Comme dit Jésus, d’autres ont peiné avant nous et nous avons pénétré dans ce qui leur a coûté tant de peine (Jn 4, 38). Nous y avons pénétré par pur don gratuit et maintenant, nous sommes appelés à ouvrir la porte pour que d’autres y pénètrent, suivant la grâce qui leur en sera faite. Jésus nous dit : « levez les yeux et regardez; déjà les champs sont blancs pour la moisson! » (Jn 4, 35). Dans ma tête à moi, il ajoute : «  à vous de trouver les moyens adaptés à votre temps. Je ne vous demande pas de perpétuer ou de refaire la chrétienté d’hier. Je vous demande simplement de faire en sorte que le plus de gens possible, dans le champ social autour de vous, sachent qu’ils peuvent donner ici une expression communautaire et un chemin de libération à leur recherche spirituelle. Le reste est à la charge de ma grâce. »

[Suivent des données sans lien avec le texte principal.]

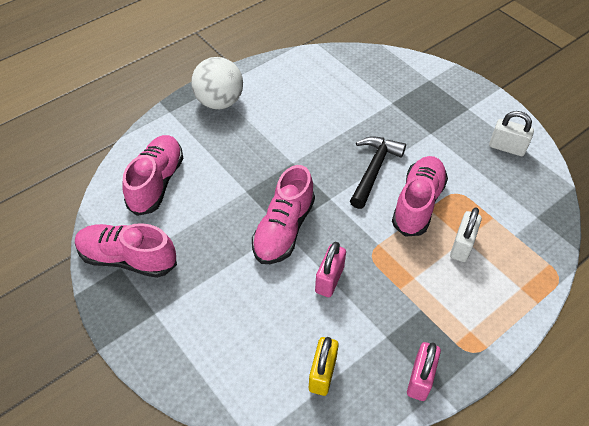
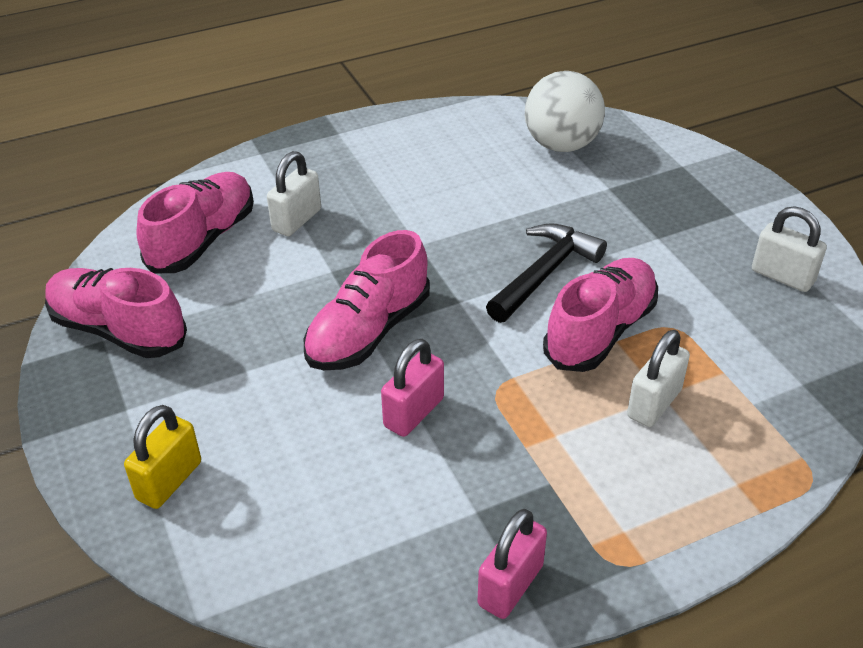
camera: 15 degrees right, 10 degrees down
white ball [191,57,243,109] -> white ball moved to [525,71,605,152]
yellow padlock [309,337,339,396] -> yellow padlock moved to [124,405,201,509]
none -> white padlock [267,151,321,236]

« Levez les yeux et regardez; déjà les champs sont blancs pour la moisson! » (Jn 4, 35).

Amen.

Par Gérald Doré, pasteur bénévole associé

Église Unie Saint-Pierre et Pinguet

Culte du dimanche 19 juin 2016

LECTURES BIBLIQUES

Jonas 1, 1-3

1 Corinthiens 9, 16-23

Jean 4, 35-38

1 « Sondage CROP-Le Soleil-La Presse », Le Soleil, samedi 16 février 2013, p. 2.